Working on AI platform development these days, I find myself thinking about many things. I often encounter expectations that adopting AI will bring about some revolutionary change, but working in the field, I sometimes see a different picture.
I often hear that AI isn't a magic wand. I agree to some extent. When you layer AI on top of inefficient processes, it only speeds things up without solving the fundamental problems. Sometimes I think AI is closer to a tool that accelerates what you're already doing.
Of course, AI's strengths are clear. It excels at handling unstructured data like emails, messages, and documents. But ironically, the tasks dealing with this kind of data are often not clearly defined. They exist only in the heads of experienced people, or are passed down as "that's just how we've always done it."
That's why I think it's worth organizing a few things before applying AI. Where does the data come from? What needs to be extracted and interpreted? What systems will the results be reflected in? AI seems to work better once this structure is somewhat clear.
Seeing the Essence of Problems
This makes me think about something else. Organizing processes is ultimately about looking at the essence of problems. And this role usually falls to the PO (Product Owner).
Being a PO is something anyone can do, but not just anyone should do—that's my thinking. It might sound old-fashioned, but that's what I've observed in the field over the past few years. When problems arise, I often see a tendency to focus only on symptoms and try to fix only the symptoms.
In fact, quickly grasping symptoms and presenting solutions is an area where AI does quite well. Gathering data, finding patterns, referencing similar cases to provide answers. But looking at the essence of problems seems to be a different dimension entirely. Sensing what lies beneath the surface, reading context between things that don't seem connected—I think this requires deep experience and insight as a foundation.
When I discuss these things, I often think of SpaceX. When Elon Musk started his space venture, everyone said "space development is just expensive by nature." At the time, it cost about $50,000 to send 1kg of cargo on a space shuttle. No one seemed to think that was strange.
But Musk kept asking "Why is it so expensive?" And the answer turned out to be surprisingly simple. Rockets costing billions of dollars were being used once and dumped in the ocean, so of course it was expensive. It was the same structure as flying a plane once and scrapping it.
So they built reusable rockets, and now the cost has dropped to about $2,200 per kg—more than a 20-fold reduction. The problem wasn't "space development is expensive" but "rockets are disposable."
Thinking about what's different, it wasn't fixing symptoms—it was changing the structure. That's what seeing the essence means, I realized.
Where to Deploy People
Looking back at the past year, Plab definitely has good culture and processes. But there are also areas for improvement. No individual can do everything well. Ultimately, what matters is how you position and utilize people who are good at different things.
If there's something I want to solve and someone holds the key to it, I need to have more conversations with that person and build a relationship. Helping each other and working together—perhaps that's the essence of working in an organization.
Why Can't We Do the Same with People?
On the other hand, I also think about this. When I'm vibe-coding with AI, I give feedback very frequently. Dozens or hundreds of revisions, corrections, and pushbacks in a day. This doesn't seem right, try again, let's go this direction—I speak without hesitation.
But I can't do that with people.

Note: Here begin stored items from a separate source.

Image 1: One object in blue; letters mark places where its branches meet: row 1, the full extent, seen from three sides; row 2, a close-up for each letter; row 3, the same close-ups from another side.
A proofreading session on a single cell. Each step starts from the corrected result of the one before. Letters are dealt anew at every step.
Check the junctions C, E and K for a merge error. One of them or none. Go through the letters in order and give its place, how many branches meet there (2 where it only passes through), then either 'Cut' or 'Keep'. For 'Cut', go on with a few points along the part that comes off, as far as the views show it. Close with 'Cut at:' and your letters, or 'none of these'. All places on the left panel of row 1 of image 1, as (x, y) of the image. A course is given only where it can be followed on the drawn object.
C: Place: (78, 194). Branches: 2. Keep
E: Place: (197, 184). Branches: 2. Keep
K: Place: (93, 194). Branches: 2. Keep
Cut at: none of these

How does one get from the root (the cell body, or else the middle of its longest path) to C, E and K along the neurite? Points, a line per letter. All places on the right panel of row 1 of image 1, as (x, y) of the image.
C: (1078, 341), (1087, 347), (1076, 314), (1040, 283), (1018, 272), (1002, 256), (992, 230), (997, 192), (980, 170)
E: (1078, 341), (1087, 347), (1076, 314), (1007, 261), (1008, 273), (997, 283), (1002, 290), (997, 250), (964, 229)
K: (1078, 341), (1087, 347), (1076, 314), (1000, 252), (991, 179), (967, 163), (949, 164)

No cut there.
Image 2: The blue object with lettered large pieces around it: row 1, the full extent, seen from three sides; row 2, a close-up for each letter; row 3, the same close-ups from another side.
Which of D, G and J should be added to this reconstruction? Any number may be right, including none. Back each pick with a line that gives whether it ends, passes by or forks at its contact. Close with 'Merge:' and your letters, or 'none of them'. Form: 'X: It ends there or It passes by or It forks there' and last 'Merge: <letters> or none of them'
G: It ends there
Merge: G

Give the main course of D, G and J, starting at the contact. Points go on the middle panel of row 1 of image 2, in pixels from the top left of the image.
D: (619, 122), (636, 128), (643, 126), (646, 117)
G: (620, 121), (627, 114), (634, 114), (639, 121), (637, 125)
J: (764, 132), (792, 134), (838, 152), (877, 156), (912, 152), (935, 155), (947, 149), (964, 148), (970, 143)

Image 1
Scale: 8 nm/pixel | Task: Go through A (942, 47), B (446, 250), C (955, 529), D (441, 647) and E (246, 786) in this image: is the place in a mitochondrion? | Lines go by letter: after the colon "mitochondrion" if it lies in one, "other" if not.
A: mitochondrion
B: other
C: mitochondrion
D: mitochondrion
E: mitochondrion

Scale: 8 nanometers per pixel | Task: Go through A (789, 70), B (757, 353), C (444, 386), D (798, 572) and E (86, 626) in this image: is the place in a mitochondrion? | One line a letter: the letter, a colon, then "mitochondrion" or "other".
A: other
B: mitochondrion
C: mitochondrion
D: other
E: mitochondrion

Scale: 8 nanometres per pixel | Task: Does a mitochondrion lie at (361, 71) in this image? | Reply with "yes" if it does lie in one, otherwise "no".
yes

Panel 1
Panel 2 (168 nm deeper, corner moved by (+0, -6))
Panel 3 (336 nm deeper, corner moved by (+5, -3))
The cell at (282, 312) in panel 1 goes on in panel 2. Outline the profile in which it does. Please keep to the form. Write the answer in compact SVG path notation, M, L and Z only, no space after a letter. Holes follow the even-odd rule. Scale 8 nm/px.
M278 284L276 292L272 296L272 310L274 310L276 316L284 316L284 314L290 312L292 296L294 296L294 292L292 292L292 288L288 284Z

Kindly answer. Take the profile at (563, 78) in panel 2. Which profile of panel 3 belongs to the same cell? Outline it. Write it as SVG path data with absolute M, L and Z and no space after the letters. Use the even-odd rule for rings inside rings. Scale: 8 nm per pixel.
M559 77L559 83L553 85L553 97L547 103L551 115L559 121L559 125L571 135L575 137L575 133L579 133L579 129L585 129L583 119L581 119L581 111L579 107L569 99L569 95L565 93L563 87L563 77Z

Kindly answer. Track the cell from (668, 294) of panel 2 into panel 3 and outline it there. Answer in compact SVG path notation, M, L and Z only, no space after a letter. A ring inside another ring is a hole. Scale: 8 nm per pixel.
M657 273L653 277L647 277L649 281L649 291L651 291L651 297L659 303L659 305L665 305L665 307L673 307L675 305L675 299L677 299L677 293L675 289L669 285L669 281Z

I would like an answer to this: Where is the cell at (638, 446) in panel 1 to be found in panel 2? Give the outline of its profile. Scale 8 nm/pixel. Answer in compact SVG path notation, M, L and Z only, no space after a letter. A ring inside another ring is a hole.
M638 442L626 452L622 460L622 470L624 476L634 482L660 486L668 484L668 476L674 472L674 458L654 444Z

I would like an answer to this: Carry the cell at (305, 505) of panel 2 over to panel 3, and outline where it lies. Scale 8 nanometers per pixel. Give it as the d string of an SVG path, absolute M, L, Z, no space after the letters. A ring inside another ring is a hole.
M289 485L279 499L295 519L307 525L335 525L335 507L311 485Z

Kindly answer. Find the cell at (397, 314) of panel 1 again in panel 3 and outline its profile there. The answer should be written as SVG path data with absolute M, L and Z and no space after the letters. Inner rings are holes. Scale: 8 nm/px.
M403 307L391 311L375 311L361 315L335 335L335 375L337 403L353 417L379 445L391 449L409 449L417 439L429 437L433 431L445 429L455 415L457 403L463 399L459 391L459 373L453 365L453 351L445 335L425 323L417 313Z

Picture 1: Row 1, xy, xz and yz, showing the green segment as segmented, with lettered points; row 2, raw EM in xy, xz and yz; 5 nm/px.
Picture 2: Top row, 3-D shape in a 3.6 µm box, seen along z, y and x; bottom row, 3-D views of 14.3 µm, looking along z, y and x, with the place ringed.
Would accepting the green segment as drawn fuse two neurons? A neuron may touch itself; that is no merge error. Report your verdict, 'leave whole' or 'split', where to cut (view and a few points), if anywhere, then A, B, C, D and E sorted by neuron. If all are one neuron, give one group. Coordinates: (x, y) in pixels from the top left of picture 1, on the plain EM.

I'm probably doing less than 1/100th of what I do with AI. Worried about making the relationship awkward, afraid of hurting them, or just because it's bothersome—for various reasons, I delay feedback.
Yet we expect people to grow and change. We expect results without giving feedback. Perhaps being honest, frequent, and specific with people—like we are with AI—might actually be better for them.
Where Technology Belongs
Building an AI platform, I have these concerns. Making good technology is important, but I think we also need to look at whether the place for that technology is well-prepared, and whether the right people are positioned to prepare that place.
I keep learning like this every day. Since growing people is such an important job as a leader, I write this page in my diary before leaving work, hoping my learning won't end with just me.